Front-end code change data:
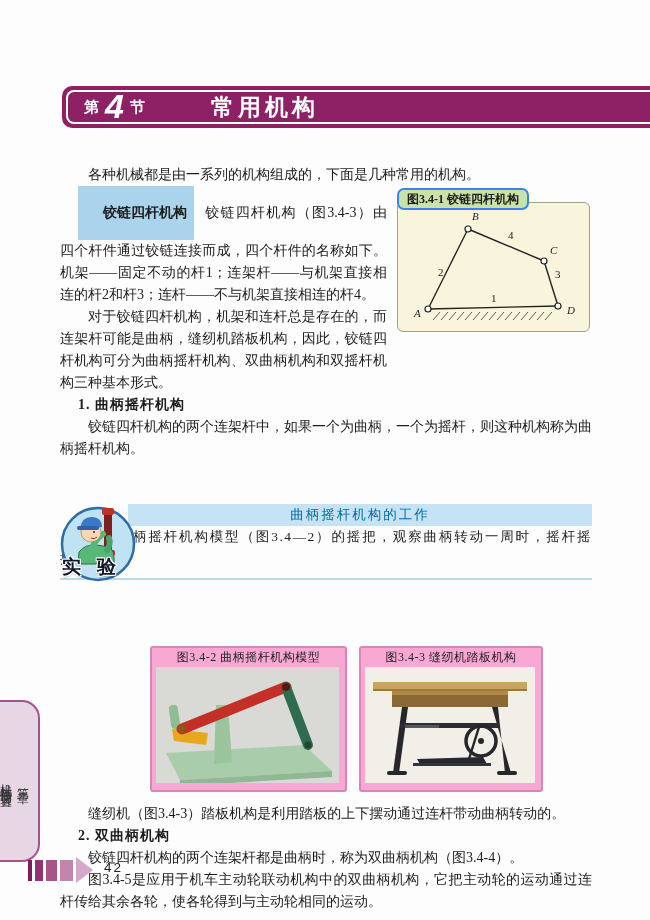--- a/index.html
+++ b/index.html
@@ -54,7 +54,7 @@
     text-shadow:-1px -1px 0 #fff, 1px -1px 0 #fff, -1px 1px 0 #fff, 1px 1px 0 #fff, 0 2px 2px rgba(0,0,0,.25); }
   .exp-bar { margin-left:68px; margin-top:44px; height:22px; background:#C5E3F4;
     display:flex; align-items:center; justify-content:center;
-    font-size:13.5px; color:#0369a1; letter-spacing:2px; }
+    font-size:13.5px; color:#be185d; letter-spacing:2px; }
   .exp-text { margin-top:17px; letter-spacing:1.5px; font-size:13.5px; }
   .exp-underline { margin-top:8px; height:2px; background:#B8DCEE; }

*Task objective:*
The records above must all be output exactly. Omit the images.

*Answer to the problem:*
--- a/index.html
+++ b/index.html
@@ -54,7 +54,7 @@
     text-shadow:-1px -1px 0 #fff, 1px -1px 0 #fff, -1px 1px 0 #fff, 1px 1px 0 #fff, 0 2px 2px rgba(0,0,0,.25); }
   .exp-bar { margin-left:68px; margin-top:44px; height:22px; background:#C5E3F4;
     display:flex; align-items:center; justify-content:center;
-    font-size:13.5px; color:#0369a1; letter-spacing:2px; }
+    font-size:13.5px; color:#be185d; letter-spacing:2px; }
   .exp-text { margin-top:17px; letter-spacing:1.5px; font-size:13.5px; }
   .exp-underline { margin-top:8px; height:2px; background:#B8DCEE; }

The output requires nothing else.